SELECTED EXCERPT.
==============================

120 Birds

4 Dancers, 10 Silk Hats, 50 Beaded Dresses and 120 Birds (on film!)

Feature by Ceri Restrick | 12 Aug 2010

120 Birds does not try to recreate the personage of Pavlova, rather it expresses the influence and effect she had on the people she worked with. Lea’s passionate narrative of one member of Pavlova's company draws the audience into the emotion of a person who has lost a great role model.

Four dancers sashay across the floor adorned with jewels, feathers, tassels and silk gowns appropriate to the early 20th century. Flowers, bird cages and hat boxes are thrown into the air and catch with a gusto befitting the flamboyance that defined Pavlova’s tours of Australia and Asia. Rare early century footage of Pavlova’s company from the National Archive in Australia is weaved into the live choreography.

==============================

DIRECTIONS.
A. In the feature about 120 Birds, where does the rare early-century footage of Pavlova's company come from?
B. Copy out the part of the listing that opens with its first line and closes with the line containing "v(32.17, -7.17) *", both included, leaving out the picture.
The listing that follows is separate material with no connection to the dance feature above.

DATA EXTRACT.
==============================

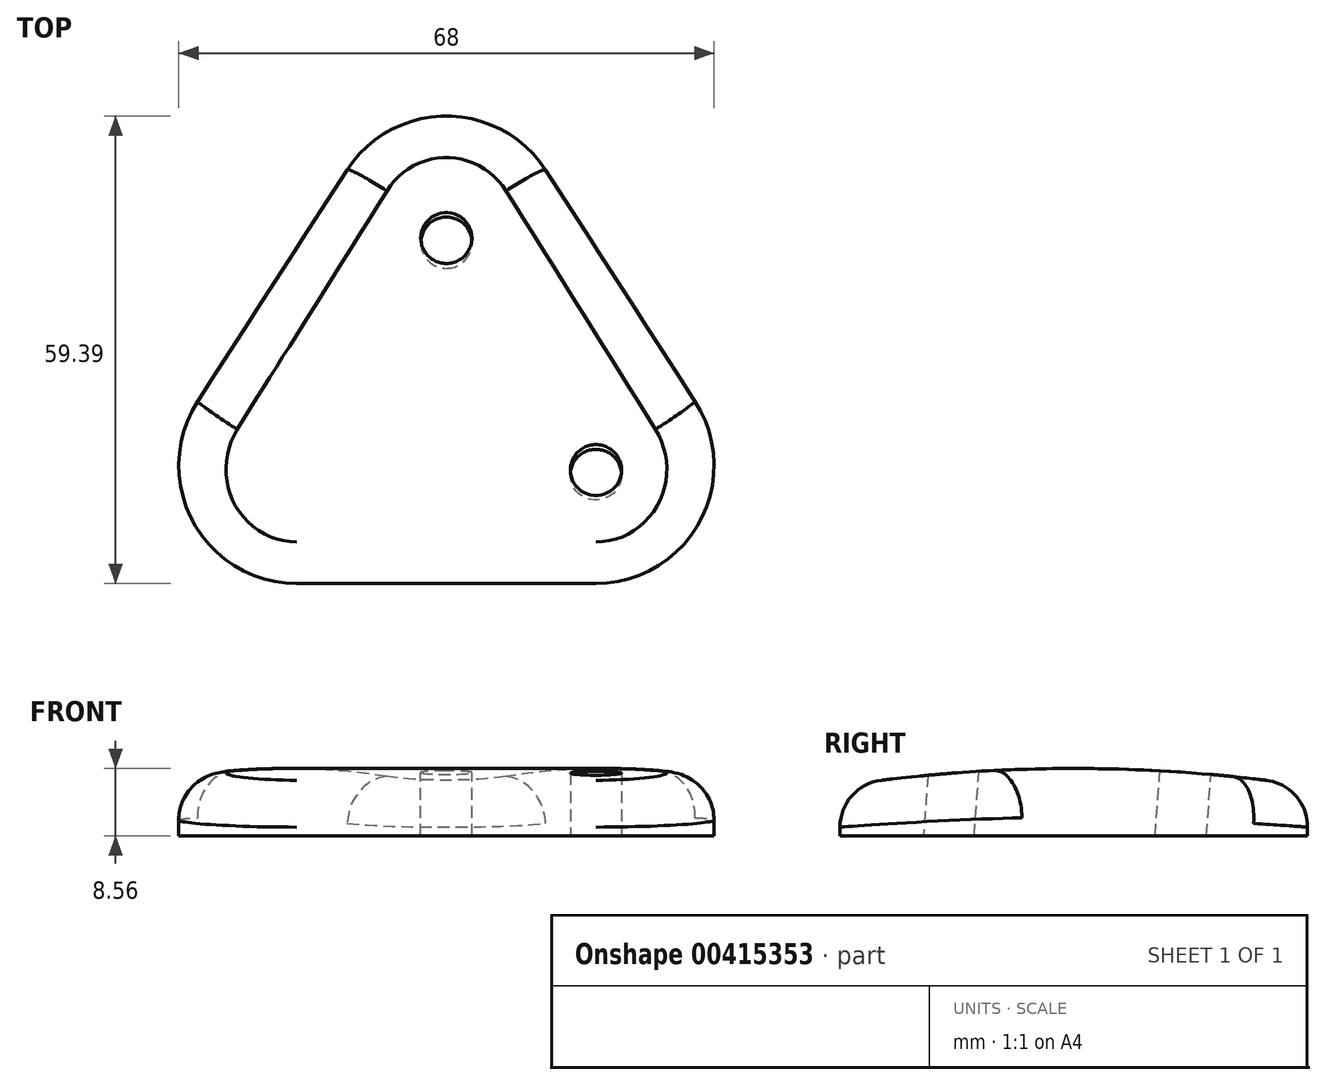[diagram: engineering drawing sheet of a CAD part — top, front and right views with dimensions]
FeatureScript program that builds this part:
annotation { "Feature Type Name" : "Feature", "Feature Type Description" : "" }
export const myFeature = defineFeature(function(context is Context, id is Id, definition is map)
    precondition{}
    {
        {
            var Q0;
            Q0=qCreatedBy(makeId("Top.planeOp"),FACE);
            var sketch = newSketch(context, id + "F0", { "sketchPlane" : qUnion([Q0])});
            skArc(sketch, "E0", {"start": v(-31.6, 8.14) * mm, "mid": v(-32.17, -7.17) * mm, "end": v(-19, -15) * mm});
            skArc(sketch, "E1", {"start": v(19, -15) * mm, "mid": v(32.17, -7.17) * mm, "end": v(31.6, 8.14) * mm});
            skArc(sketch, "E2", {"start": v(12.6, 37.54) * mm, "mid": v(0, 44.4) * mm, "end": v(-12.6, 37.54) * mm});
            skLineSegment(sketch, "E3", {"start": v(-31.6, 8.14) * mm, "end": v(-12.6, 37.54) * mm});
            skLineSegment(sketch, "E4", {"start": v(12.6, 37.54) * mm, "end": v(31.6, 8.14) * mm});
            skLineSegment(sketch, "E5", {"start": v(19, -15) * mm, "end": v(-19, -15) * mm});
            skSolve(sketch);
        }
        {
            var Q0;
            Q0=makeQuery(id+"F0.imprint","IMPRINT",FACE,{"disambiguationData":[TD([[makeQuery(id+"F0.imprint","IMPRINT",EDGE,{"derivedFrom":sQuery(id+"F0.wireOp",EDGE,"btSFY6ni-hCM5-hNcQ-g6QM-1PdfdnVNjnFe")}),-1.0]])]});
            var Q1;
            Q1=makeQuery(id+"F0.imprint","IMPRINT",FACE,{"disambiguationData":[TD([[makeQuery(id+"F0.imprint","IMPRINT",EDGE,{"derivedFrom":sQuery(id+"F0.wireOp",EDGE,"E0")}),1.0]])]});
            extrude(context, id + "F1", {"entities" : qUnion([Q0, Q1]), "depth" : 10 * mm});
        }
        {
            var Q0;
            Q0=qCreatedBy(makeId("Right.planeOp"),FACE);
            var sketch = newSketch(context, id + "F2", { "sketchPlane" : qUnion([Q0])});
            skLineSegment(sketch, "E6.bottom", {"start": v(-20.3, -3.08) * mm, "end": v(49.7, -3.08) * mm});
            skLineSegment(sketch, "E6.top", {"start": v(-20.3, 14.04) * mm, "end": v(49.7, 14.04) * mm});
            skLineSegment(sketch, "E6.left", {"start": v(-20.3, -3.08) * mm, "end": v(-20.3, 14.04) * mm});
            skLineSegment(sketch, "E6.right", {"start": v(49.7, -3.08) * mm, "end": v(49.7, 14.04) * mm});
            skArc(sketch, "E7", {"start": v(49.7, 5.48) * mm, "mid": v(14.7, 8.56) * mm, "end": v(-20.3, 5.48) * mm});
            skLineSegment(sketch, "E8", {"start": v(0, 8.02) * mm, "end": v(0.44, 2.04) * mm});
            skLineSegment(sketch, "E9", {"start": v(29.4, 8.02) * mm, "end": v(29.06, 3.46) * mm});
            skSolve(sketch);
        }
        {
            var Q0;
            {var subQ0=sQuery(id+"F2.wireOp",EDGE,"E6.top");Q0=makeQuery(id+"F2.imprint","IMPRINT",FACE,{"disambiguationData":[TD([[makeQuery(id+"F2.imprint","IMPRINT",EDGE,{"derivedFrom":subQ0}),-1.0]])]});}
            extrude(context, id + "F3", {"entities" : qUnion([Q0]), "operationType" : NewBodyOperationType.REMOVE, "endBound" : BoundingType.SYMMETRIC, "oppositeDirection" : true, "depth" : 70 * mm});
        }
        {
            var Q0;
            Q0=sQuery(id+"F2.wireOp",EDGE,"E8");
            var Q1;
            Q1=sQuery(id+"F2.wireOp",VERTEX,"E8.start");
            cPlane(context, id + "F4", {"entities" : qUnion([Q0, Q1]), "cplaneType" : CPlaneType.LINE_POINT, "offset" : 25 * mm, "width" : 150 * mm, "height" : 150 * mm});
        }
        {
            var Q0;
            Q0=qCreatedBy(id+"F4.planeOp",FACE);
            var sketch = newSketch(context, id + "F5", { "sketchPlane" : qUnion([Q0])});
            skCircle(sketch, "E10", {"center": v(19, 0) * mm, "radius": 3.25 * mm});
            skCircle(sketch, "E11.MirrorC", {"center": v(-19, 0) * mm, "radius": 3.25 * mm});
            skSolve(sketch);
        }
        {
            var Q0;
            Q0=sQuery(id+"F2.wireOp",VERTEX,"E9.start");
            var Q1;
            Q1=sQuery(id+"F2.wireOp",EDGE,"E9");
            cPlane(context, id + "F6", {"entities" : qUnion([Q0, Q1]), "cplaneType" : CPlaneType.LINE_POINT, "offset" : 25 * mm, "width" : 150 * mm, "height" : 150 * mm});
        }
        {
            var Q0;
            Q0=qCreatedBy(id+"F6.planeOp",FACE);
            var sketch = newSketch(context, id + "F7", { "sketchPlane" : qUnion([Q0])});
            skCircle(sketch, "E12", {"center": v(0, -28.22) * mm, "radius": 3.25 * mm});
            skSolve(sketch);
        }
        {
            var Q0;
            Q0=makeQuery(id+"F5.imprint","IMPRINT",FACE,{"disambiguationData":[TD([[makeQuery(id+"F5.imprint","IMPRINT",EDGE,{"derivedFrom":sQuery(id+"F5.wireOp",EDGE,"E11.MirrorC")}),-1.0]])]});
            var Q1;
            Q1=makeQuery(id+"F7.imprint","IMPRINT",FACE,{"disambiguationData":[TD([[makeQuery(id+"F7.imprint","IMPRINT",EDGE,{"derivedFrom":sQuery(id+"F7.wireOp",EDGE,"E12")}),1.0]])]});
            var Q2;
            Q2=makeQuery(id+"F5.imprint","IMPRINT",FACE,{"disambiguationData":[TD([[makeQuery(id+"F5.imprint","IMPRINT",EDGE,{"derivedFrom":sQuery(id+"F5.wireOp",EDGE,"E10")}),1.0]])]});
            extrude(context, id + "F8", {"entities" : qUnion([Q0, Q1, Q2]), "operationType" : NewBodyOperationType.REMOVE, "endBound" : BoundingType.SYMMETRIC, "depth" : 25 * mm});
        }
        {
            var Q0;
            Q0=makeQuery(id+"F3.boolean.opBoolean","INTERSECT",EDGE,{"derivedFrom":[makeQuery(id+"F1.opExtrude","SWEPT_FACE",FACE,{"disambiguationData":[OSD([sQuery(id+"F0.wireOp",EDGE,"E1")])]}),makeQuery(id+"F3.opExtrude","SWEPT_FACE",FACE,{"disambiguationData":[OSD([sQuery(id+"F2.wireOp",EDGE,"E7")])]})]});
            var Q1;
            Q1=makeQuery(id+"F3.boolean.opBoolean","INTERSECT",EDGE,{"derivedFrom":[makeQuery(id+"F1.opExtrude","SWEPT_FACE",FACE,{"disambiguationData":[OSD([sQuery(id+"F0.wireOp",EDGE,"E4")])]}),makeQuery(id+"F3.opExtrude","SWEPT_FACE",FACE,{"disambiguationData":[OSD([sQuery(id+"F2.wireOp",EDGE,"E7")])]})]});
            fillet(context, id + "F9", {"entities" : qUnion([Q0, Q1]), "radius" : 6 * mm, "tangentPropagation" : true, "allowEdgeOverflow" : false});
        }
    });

==============================

ANSWERS FOR THE TASKS.
A. It comes from the National Archive in Australia.

B.
[diagram: engineering drawing sheet of a CAD part — top, front and right views with dimensions]
FeatureScript program that builds this part:
annotation { "Feature Type Name" : "Feature", "Feature Type Description" : "" }
export const myFeature = defineFeature(function(context is Context, id is Id, definition is map)
    precondition{}
    {
        {
            var Q0;
            Q0=qCreatedBy(makeId("Top.planeOp"),FACE);
            var sketch = newSketch(context, id + "F0", { "sketchPlane" : qUnion([Q0])});
            skArc(sketch, "E0", {"start": v(-31.6, 8.14) * mm, "mid": v(-32.17, -7.17) * mm, "end": v(-19, -15) * mm});
            skArc(sketch, "E1", {"start": v(19, -15) * mm, "mid": v(32.17, -7.17) * mm, "end": v(31.6, 8.14) * mm});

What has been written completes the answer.